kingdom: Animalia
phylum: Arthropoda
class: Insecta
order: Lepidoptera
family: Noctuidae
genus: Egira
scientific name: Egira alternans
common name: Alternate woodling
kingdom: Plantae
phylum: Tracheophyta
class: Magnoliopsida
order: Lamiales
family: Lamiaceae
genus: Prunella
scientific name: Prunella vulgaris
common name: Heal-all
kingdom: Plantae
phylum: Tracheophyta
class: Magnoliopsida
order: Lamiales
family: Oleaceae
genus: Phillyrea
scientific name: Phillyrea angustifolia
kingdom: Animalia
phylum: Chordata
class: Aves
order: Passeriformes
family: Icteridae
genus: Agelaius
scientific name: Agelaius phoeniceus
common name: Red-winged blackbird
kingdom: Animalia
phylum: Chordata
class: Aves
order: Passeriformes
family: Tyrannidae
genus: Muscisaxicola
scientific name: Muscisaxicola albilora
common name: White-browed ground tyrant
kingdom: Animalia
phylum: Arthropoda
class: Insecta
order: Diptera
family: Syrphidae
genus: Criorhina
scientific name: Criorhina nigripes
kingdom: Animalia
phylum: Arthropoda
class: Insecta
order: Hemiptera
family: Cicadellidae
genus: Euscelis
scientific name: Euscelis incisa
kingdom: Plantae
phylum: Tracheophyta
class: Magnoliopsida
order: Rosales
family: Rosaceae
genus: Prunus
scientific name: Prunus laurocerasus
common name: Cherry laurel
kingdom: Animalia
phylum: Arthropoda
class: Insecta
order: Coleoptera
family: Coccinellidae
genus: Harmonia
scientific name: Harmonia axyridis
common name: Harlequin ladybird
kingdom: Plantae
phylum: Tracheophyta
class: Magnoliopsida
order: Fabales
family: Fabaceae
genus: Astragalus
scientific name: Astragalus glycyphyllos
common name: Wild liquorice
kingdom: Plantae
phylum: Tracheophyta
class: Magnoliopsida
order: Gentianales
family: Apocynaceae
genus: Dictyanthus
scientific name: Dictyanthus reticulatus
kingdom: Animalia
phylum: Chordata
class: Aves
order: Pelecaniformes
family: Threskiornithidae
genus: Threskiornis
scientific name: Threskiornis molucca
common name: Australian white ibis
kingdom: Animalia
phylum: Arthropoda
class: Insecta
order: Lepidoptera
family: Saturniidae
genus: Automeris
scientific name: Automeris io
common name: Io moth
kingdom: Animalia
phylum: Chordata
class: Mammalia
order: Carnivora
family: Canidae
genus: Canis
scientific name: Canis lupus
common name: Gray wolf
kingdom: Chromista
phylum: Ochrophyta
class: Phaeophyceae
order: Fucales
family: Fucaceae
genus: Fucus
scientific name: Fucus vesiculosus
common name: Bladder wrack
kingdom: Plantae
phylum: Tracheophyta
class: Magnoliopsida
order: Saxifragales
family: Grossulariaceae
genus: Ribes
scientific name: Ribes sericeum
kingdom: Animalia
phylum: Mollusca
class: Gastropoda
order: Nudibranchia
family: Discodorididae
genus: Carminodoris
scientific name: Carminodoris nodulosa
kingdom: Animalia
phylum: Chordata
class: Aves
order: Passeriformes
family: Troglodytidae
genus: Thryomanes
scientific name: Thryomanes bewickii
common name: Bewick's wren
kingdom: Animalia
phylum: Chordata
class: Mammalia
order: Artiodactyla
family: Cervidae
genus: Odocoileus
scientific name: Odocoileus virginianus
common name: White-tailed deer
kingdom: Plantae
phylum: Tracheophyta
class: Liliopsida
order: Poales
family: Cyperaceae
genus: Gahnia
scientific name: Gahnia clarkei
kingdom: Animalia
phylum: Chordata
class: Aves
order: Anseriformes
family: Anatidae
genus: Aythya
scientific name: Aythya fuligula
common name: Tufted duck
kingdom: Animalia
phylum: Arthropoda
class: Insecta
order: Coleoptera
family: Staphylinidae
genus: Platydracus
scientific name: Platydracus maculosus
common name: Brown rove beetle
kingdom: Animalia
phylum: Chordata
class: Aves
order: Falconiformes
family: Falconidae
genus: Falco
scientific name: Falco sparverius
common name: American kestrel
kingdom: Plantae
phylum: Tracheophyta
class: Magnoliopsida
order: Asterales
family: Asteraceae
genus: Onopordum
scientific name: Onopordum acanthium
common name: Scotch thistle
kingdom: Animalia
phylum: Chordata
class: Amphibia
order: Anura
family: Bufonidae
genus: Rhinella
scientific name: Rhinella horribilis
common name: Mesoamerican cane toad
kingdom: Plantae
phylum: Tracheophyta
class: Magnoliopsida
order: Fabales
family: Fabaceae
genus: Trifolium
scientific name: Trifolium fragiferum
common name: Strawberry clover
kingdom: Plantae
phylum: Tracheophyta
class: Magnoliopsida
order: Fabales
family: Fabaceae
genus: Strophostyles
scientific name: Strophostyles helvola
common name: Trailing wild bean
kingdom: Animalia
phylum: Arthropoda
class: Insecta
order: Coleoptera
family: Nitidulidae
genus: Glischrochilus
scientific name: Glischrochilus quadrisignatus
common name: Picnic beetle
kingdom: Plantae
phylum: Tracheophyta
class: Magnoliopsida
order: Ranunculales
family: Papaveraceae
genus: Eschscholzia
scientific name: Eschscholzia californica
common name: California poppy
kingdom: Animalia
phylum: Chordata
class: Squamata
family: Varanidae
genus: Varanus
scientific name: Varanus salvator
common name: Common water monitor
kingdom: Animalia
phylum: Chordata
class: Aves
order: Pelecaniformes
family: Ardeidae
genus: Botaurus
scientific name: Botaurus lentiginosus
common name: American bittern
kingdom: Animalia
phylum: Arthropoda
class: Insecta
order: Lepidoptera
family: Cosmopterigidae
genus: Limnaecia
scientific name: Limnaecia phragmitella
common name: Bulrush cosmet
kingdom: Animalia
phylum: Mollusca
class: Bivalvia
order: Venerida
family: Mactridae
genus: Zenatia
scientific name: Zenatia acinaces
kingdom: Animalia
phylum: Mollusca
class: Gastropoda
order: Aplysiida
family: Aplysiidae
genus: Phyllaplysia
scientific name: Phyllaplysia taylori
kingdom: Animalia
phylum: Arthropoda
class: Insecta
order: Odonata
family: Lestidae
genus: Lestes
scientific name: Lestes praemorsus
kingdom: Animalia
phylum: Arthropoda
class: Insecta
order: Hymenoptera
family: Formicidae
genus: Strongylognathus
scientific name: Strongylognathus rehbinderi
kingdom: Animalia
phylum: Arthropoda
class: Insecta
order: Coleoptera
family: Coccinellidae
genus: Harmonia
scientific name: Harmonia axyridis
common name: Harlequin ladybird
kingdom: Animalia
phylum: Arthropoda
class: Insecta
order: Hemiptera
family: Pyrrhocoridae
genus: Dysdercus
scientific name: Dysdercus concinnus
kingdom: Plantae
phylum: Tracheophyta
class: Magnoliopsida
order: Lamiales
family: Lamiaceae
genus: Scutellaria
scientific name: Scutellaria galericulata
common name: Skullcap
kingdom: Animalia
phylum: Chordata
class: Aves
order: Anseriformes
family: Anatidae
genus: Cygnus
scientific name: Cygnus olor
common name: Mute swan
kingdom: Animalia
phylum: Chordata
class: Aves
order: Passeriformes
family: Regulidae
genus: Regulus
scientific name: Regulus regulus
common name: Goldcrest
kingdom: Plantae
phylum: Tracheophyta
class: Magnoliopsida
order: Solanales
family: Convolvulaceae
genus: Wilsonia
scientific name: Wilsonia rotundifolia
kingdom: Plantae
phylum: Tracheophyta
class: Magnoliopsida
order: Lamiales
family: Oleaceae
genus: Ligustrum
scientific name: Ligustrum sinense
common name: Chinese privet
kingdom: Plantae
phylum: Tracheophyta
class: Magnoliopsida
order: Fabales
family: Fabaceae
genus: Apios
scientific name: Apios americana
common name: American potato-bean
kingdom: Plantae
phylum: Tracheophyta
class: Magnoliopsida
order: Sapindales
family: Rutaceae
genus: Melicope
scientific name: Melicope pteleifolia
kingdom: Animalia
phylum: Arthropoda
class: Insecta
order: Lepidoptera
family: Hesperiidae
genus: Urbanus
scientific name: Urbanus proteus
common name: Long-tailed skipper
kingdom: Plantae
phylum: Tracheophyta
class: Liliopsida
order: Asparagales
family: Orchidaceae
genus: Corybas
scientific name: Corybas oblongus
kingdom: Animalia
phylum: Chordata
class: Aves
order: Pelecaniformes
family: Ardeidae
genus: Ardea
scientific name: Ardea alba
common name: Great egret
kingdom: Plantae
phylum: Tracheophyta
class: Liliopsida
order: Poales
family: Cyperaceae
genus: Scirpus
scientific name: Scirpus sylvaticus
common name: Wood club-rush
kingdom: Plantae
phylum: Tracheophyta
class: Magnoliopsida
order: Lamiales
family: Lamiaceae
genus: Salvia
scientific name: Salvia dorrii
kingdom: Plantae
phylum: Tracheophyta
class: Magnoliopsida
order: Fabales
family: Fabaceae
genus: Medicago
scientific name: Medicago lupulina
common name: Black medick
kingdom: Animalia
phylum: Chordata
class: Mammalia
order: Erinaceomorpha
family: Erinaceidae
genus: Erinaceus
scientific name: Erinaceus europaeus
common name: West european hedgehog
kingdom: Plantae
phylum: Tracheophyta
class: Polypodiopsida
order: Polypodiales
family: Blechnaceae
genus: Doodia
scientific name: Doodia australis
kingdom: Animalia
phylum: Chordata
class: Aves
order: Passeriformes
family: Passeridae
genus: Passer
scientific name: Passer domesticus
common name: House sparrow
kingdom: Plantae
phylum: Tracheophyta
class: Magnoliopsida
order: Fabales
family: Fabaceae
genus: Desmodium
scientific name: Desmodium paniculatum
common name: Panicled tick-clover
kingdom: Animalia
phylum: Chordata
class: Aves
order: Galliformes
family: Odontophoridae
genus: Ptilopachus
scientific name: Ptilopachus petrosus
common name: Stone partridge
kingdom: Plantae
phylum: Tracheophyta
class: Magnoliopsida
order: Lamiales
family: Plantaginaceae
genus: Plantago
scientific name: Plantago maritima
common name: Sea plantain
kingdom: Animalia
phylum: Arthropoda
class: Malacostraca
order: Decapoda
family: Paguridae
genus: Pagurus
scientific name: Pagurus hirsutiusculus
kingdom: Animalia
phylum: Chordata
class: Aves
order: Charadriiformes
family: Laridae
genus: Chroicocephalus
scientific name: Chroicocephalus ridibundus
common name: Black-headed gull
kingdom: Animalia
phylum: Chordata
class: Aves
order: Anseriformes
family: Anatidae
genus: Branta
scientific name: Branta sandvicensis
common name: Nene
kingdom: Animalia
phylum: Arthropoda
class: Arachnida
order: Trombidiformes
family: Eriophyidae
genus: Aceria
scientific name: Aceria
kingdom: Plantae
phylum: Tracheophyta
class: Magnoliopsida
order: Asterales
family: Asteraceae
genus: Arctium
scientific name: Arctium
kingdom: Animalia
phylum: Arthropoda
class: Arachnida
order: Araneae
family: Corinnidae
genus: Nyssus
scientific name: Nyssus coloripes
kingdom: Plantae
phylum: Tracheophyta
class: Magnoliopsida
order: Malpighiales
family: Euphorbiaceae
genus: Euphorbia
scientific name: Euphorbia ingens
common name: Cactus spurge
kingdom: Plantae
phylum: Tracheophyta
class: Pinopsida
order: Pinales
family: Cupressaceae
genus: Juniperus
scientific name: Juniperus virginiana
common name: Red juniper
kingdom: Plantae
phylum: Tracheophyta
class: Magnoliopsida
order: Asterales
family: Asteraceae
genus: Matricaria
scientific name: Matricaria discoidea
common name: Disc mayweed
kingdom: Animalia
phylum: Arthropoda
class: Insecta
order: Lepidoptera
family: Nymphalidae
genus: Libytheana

TASK PROMPT. Please give only the lines of the records starting with the line with "genus: Prunus" and going on through the line with "family: Discodorididae", swapping "common name" for "vernacular name" and leaving all else unchanged.

PROBLEM SOLUTION.
genus: Prunus
scientific name: Prunus laurocerasus
vernacular name: Cherry laurel
kingdom: Animalia
phylum: Arthropoda
class: Insecta
order: Coleoptera
family: Coccinellidae
genus: Harmonia
scientific name: Harmonia axyridis
vernacular name: Harlequin ladybird
kingdom: Plantae
phylum: Tracheophyta
class: Magnoliopsida
order: Fabales
family: Fabaceae
genus: Astragalus
scientific name: Astragalus glycyphyllos
vernacular name: Wild liquorice
kingdom: Plantae
phylum: Tracheophyta
class: Magnoliopsida
order: Gentianales
family: Apocynaceae
genus: Dictyanthus
scientific name: Dictyanthus reticulatus
kingdom: Animalia
phylum: Chordata
class: Aves
order: Pelecaniformes
family: Threskiornithidae
genus: Threskiornis
scientific name: Threskiornis molucca
vernacular name: Australian white ibis
kingdom: Animalia
phylum: Arthropoda
class: Insecta
order: Lepidoptera
family: Saturniidae
genus: Automeris
scientific name: Automeris io
vernacular name: Io moth
kingdom: Animalia
phylum: Chordata
class: Mammalia
order: Carnivora
family: Canidae
genus: Canis
scientific name: Canis lupus
vernacular name: Gray wolf
kingdom: Chromista
phylum: Ochrophyta
class: Phaeophyceae
order: Fucales
family: Fucaceae
genus: Fucus
scientific name: Fucus vesiculosus
vernacular name: Bladder wrack
kingdom: Plantae
phylum: Tracheophyta
class: Magnoliopsida
order: Saxifragales
family: Grossulariaceae
genus: Ribes
scientific name: Ribes sericeum
kingdom: Animalia
phylum: Mollusca
class: Gastropoda
order: Nudibranchia
family: Discodorididae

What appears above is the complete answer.